| What the task requires |
Could you reproduce, from the records below, everything from the line with "организаторам в школе)" down to the line with "Зимние загадки детям (для детского сада и", keeping both of those lines and changing nothing?

| Material provided |
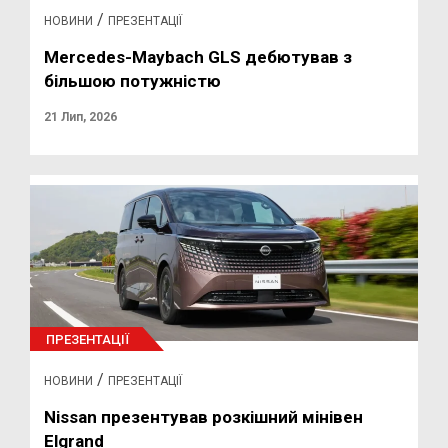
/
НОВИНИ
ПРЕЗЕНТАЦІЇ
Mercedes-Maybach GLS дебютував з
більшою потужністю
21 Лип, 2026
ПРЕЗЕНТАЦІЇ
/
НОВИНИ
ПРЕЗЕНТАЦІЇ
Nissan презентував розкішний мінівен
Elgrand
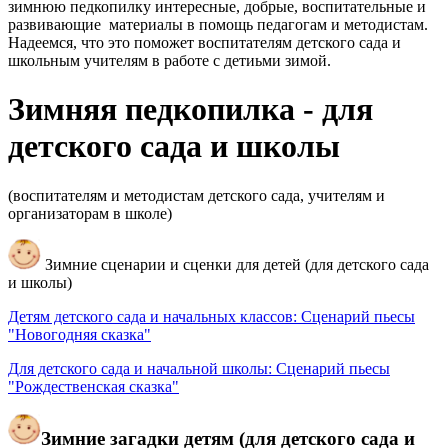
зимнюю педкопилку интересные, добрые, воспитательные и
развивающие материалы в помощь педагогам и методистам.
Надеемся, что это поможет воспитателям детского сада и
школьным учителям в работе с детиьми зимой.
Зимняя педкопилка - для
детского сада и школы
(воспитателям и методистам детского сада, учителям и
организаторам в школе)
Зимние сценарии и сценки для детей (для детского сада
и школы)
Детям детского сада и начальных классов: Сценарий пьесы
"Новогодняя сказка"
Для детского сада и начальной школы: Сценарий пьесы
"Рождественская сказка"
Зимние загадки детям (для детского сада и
* * *
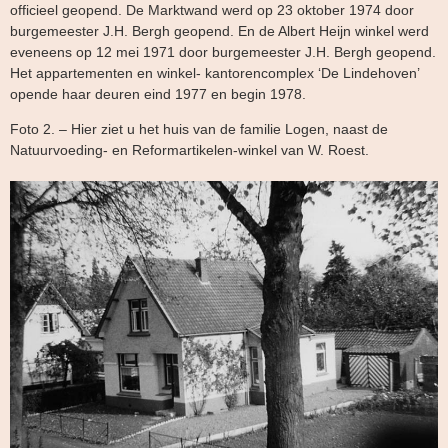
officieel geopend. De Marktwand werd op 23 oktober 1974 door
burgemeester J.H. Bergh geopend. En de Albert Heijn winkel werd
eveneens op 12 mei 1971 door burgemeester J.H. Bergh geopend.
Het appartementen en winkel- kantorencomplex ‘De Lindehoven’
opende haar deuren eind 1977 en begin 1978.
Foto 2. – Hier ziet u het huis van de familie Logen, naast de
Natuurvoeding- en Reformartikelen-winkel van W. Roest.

| Result of the task |
организаторам в школе)
Зимние сценарии и сценки для детей (для детского сада
и школы)
Детям детского сада и начальных классов: Сценарий пьесы
"Новогодняя сказка"
Для детского сада и начальной школы: Сценарий пьесы
"Рождественская сказка"
Зимние загадки детям (для детского сада и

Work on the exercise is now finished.